» Written instruction 1
Extract the full passage on Rob Wilkey's retirement from House Democratic leadership, word for word.

— Start of Extract —

I hope our members think long and hard about re-electing some members of this leadership group. I will not be running. My decision not to seek re-election has been made for some time, although I havent announced it. In fact, it was pretty much made before we started. I will not be back in Frankfort at all next year.

Leadership should be about selfless service to the members and our state. It is about building consensus, and working to develop policies and strategies that take into consideration the needs and opinions of the most members of our Caucus. It should not be about re-election to Leadership. I have always believed if I do a good job and serve the members well, they will re-elect me. If not, they will elect someone else. It should not be about perpetuating my position, or stroking my ego.

You may feel I let you down this Session, and perhaps I did. I am sorry. I dont feel the members or the state were well served by what just happened. I hope you and the other members of our Caucus will insist on better in the future. As you can see, no member of my staff had anything to do with this. I also believe they exist to serve you, not me. I wish you well in your bid for re-election. I will try and help whenever I can.

Kindest personal regards, Rob

Rep. Wilkey retiring, critical of D leadership

UPDATED WITH STATEMENT FROM GOV. BESHEAR AT END:

FRANKFORT — At least one position in House Democratic leadership will be open next year.

In a Tuesday e-mail copied to other members of leadership, Majority Whip Rob Wilkey rather scathingly criticized the way the chamber's Democratic leaders handled this year's General Assembly session, accused them of failing to support Gov. Steve Beshear and announced his intention to leave the legislature at the end of the year.

— End of Extract —

» Written instruction 2
Copy the lines of the records starting at the line that contains "scientific name: Pleurothallis megaglossa" and ending at the line that contains "scientific name: Euphorbia corollata", both of those lines included.

— Start of Extracted material —

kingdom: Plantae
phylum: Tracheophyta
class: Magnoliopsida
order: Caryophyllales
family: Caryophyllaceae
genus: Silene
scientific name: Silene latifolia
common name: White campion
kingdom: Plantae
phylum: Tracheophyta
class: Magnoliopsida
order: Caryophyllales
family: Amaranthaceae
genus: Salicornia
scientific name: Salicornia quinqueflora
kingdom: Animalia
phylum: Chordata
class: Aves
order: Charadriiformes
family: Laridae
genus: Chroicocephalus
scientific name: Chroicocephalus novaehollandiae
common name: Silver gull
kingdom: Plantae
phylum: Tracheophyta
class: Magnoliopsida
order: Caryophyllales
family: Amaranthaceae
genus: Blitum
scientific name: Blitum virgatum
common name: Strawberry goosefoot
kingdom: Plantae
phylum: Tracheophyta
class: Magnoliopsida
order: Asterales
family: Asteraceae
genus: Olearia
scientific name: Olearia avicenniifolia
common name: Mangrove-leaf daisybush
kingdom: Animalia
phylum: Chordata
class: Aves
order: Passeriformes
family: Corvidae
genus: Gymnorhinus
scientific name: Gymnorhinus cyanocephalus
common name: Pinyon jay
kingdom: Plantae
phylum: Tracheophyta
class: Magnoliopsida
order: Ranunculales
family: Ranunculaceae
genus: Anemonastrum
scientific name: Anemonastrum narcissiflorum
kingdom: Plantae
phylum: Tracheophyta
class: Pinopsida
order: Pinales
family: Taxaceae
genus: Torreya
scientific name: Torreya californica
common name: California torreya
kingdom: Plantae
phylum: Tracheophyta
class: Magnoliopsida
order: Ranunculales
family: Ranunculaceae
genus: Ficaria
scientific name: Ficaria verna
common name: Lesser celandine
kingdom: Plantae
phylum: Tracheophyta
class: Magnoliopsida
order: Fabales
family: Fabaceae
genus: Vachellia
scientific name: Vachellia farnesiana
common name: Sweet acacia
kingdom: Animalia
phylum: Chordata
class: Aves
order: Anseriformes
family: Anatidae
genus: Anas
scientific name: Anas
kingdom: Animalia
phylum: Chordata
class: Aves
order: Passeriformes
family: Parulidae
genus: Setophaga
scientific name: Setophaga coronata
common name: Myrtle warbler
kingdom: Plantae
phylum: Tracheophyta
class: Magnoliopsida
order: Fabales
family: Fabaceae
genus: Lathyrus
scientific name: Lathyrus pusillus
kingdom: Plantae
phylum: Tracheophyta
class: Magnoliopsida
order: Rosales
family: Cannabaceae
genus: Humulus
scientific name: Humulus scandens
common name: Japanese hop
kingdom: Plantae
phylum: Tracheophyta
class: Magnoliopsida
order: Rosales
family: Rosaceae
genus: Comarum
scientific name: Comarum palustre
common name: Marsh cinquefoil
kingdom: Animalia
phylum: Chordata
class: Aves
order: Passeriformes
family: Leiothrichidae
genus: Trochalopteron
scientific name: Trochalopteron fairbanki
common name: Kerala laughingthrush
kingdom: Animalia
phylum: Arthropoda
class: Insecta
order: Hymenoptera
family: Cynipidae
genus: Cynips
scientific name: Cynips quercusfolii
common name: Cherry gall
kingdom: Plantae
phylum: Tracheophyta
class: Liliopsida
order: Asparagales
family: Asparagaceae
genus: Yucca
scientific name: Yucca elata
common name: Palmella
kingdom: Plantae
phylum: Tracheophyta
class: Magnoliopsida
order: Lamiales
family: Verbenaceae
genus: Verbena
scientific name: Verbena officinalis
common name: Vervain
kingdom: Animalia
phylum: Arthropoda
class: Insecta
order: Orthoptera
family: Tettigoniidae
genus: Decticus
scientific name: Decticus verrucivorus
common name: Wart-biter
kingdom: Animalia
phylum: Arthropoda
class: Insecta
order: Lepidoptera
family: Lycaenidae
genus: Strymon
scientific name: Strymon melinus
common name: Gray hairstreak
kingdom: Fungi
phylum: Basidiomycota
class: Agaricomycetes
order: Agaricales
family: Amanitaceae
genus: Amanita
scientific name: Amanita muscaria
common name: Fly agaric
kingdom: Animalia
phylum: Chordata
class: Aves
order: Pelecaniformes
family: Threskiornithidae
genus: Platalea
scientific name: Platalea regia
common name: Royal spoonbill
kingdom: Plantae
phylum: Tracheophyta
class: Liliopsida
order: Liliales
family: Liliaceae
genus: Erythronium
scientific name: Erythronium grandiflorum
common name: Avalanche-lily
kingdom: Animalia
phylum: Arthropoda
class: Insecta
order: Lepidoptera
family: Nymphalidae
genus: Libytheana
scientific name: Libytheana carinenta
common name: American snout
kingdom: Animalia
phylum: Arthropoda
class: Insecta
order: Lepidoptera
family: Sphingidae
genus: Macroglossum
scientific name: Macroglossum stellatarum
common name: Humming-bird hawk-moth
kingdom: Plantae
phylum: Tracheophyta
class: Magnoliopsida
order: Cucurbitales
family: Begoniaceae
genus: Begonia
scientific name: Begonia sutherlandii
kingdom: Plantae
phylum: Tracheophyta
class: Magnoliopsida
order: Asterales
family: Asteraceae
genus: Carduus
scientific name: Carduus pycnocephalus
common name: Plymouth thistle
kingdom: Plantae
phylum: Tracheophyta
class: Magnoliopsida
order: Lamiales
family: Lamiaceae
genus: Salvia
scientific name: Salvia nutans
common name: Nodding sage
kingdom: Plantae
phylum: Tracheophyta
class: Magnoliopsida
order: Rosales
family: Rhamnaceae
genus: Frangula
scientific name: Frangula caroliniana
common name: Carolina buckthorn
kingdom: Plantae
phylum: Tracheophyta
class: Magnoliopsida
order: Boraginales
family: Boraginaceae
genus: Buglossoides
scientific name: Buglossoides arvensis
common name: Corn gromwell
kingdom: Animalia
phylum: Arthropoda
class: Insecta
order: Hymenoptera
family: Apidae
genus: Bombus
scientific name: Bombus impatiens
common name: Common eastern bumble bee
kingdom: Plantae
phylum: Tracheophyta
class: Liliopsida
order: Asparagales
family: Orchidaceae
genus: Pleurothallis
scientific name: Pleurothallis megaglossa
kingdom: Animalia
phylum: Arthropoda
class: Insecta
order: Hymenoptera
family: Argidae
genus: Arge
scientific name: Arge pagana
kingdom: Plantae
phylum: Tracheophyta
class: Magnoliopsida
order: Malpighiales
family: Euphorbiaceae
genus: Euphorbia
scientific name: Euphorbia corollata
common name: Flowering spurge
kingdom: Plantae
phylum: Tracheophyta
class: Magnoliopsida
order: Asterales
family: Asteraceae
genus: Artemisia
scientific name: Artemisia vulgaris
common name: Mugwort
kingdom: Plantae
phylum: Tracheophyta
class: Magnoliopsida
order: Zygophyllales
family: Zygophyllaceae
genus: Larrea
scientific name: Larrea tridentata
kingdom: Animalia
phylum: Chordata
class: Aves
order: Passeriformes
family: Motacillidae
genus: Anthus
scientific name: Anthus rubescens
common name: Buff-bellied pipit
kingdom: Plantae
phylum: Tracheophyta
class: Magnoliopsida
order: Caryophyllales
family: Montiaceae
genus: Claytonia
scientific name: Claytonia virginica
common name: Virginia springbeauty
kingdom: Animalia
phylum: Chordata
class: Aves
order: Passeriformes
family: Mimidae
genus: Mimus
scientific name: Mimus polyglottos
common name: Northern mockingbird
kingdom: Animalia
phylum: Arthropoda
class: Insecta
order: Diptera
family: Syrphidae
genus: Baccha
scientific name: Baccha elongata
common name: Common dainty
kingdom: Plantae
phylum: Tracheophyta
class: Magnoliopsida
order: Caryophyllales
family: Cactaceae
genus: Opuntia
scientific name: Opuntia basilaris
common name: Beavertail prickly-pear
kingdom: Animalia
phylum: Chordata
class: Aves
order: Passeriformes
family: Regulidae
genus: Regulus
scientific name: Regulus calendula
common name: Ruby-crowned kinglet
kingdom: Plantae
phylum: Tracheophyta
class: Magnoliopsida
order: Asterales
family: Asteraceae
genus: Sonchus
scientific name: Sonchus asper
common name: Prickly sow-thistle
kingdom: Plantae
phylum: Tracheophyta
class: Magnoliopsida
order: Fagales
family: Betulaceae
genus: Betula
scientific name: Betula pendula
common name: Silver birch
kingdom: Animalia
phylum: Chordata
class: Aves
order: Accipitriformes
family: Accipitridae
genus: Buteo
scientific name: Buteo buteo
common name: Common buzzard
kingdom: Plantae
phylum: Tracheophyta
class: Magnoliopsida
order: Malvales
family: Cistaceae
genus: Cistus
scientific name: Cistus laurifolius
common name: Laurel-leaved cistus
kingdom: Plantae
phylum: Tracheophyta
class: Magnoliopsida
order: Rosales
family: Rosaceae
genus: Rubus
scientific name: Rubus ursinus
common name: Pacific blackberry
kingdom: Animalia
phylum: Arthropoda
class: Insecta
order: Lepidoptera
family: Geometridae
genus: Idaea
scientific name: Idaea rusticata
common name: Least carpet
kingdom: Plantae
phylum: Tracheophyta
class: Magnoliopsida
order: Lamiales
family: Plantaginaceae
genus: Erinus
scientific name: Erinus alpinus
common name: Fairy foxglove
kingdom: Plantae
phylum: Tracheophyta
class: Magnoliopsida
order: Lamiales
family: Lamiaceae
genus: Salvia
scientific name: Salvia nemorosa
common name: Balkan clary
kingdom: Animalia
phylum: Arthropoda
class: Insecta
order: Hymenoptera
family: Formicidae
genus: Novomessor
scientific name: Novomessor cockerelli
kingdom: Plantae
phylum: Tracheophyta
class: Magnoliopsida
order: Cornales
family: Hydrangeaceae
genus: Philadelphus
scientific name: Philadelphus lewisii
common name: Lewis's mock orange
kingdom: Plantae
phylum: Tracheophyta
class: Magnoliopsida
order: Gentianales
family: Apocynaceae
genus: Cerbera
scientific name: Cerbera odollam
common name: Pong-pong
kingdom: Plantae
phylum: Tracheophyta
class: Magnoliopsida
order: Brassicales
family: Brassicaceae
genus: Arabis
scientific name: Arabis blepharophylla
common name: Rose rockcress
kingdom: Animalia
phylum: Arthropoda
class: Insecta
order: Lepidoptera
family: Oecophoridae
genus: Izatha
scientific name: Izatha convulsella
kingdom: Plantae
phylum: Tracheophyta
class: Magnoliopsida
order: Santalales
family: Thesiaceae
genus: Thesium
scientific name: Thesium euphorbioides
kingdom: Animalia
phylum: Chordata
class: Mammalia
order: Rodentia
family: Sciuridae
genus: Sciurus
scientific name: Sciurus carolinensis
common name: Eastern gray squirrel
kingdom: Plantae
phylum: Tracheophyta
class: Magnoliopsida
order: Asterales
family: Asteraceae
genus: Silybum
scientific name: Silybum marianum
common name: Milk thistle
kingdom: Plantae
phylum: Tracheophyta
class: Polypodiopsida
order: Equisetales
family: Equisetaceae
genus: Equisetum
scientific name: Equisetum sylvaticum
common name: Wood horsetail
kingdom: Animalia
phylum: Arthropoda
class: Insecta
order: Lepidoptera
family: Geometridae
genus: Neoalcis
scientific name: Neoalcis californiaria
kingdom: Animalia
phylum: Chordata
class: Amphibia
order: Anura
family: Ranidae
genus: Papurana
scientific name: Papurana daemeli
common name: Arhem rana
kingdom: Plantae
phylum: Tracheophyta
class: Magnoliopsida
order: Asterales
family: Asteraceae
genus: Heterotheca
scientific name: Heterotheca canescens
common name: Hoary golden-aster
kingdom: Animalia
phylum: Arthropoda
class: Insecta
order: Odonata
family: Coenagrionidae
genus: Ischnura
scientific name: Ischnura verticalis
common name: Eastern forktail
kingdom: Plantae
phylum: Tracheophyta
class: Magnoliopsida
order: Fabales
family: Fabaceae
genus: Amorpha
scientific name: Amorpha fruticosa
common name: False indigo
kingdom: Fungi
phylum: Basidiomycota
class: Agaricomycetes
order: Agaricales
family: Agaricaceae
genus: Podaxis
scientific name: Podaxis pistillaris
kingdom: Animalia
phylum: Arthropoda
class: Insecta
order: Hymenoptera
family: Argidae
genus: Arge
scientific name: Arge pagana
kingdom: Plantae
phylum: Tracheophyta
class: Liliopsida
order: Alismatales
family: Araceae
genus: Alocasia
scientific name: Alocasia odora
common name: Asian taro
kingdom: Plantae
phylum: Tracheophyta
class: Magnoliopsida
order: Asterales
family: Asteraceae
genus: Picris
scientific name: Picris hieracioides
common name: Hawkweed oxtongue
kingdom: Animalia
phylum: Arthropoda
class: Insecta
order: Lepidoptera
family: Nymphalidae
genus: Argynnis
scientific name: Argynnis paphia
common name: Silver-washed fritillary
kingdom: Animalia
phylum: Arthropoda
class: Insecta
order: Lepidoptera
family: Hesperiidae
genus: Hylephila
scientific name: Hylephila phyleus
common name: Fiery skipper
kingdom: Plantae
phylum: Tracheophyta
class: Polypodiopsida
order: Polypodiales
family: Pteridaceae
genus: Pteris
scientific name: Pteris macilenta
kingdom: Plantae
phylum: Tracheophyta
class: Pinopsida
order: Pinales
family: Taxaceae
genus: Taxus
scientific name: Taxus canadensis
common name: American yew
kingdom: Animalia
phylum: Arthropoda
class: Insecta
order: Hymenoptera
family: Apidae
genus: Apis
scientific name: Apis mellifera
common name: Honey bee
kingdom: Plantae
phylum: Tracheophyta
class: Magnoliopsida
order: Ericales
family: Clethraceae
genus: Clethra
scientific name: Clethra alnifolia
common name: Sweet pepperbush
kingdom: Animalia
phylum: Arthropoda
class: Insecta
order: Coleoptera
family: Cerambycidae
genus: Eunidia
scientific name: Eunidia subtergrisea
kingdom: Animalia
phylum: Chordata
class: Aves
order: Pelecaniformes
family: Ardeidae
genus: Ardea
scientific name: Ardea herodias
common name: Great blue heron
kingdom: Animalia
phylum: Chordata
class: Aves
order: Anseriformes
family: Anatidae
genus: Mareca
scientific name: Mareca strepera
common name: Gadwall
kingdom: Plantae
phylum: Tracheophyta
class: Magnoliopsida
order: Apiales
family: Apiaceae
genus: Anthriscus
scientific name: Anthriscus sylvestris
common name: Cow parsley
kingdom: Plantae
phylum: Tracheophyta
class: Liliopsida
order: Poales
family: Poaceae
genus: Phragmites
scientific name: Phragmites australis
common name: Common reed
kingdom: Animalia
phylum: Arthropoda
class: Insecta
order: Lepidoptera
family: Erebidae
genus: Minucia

— End of Extracted material —

» Right answer 1
I hope our members think long and hard about re-electing some members of this leadership group. I will not be running. My decision not to seek re-election has been made for some time, although I havent announced it. In fact, it was pretty much made before we started. I will not be back in Frankfort at all next year.

Leadership should be about selfless service to the members and our state. It is about building consensus, and working to develop policies and strategies that take into consideration the needs and opinions of the most members of our Caucus. It should not be about re-election to Leadership. I have always believed if I do a good job and serve the members well, they will re-elect me. If not, they will elect someone else. It should not be about perpetuating my position, or stroking my ego.

You may feel I let you down this Session, and perhaps I did. I am sorry. I dont feel the members or the state were well served by what just happened. I hope you and the other members of our Caucus will insist on better in the future. As you can see, no member of my staff had anything to do with this. I also believe they exist to serve you, not me. I wish you well in your bid for re-election. I will try and help whenever I can.

Kindest personal regards, Rob

Rep. Wilkey retiring, critical of D leadership

UPDATED WITH STATEMENT FROM GOV. BESHEAR AT END:

FRANKFORT — At least one position in House Democratic leadership will be open next year.

In a Tuesday e-mail copied to other members of leadership, Majority Whip Rob Wilkey rather scathingly criticized the way the chamber's Democratic leaders handled this year's General Assembly session, accused them of failing to support Gov. Steve Beshear and announced his intention to leave the legislature at the end of the year.

» Right answer 2
scientific name: Pleurothallis megaglossa
kingdom: Animalia
phylum: Arthropoda
class: Insecta
order: Hymenoptera
family: Argidae
genus: Arge
scientific name: Arge pagana
kingdom: Plantae
phylum: Tracheophyta
class: Magnoliopsida
order: Malpighiales
family: Euphorbiaceae
genus: Euphorbia
scientific name: Euphorbia corollata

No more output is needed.